Lo dejaba crecer, como si dejándolo solo fuese a funcionar. No le había enseñado a hablar, ni a caminar. Lo alimentaba con aire, y lo disfrazaba con los mejores ropajes.
Él seguía creciendo alejado del respirar. En un atardecer que susurraba esperanza. En la confección de creer en la lejanía, sin esperar que el límite acabase algún día.

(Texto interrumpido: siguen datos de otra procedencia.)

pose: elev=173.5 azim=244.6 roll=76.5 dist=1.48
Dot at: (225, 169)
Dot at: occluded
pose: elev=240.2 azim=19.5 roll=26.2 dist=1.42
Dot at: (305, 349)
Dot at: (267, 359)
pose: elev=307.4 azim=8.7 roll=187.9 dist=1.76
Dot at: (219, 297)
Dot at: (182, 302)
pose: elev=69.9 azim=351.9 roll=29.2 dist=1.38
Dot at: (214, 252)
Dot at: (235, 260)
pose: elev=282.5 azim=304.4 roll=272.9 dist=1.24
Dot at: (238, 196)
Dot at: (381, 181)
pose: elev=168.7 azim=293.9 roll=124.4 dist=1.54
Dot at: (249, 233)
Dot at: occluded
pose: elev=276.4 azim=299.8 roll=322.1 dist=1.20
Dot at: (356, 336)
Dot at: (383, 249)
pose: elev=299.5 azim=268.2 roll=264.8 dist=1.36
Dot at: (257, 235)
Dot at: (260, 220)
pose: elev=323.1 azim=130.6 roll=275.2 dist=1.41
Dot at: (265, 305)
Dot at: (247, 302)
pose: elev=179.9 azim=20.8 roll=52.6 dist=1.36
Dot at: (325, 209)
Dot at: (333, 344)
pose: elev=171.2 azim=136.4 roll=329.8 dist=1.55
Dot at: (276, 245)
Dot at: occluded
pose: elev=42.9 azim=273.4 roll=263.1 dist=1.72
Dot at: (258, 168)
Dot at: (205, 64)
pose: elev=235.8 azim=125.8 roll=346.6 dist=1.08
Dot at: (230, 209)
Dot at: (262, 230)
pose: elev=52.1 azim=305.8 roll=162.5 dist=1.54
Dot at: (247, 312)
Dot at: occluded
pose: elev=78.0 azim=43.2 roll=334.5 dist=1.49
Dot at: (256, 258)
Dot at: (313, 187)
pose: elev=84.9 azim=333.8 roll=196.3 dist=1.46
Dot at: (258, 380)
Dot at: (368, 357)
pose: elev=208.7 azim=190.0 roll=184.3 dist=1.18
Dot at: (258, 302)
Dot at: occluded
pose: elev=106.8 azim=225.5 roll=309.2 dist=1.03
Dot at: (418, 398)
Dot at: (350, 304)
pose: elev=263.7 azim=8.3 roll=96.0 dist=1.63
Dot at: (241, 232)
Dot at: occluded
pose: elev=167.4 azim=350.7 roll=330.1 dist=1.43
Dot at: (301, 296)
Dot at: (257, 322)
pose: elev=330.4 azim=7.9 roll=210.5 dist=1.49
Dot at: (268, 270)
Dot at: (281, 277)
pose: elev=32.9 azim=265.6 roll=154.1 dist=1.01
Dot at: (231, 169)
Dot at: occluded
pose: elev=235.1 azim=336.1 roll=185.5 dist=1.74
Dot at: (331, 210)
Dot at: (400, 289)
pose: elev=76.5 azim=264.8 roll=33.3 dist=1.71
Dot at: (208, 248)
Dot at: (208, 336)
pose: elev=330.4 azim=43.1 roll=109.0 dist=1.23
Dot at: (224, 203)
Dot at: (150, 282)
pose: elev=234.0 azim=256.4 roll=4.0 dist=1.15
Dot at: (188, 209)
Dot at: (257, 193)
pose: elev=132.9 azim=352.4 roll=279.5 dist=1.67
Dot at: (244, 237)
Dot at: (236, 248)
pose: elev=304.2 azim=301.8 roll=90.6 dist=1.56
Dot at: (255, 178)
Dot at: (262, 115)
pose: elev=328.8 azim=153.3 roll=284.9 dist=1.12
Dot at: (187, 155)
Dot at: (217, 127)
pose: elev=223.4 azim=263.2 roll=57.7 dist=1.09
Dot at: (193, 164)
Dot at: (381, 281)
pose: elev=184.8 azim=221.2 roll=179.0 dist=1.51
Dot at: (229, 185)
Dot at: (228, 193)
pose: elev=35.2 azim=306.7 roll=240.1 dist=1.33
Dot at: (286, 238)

Estaba en ese rincón al que cada noche uno huye a esconderse del miedo. Era un lugar seguro, caliente y sin salida. Allí estaba solo, aunque en ocasiones oía voces.
Nadie le había enseñado a hablar, pero un día comenzó a confeccionar una idea. El rincón, seguía estando escondido, pero pasó a tener nombre, y la seguridad creció, a la vez que la realidad se falsificó. Acababa de nacer su Sueño.
Los momentos de soledad y seguridad crecieron con el tiempo, a la vez que Sueño fue aprendiendo más y creando mejor aquel mundo. Pero todo tenía una larga sombra, y el tiempo nunca paraba.
Un día, la luz se apagó. Los vientos dejaron de soplar. Y Sueño salió a la calle, se olvidó de rincones escondidos y de seguridades, y apostó por el miedo y el frío, corrió hasta el límite y consiguió que todos hablasen.
Aprendió a andar y llegó a convertirse en la sonrisa de un soñador.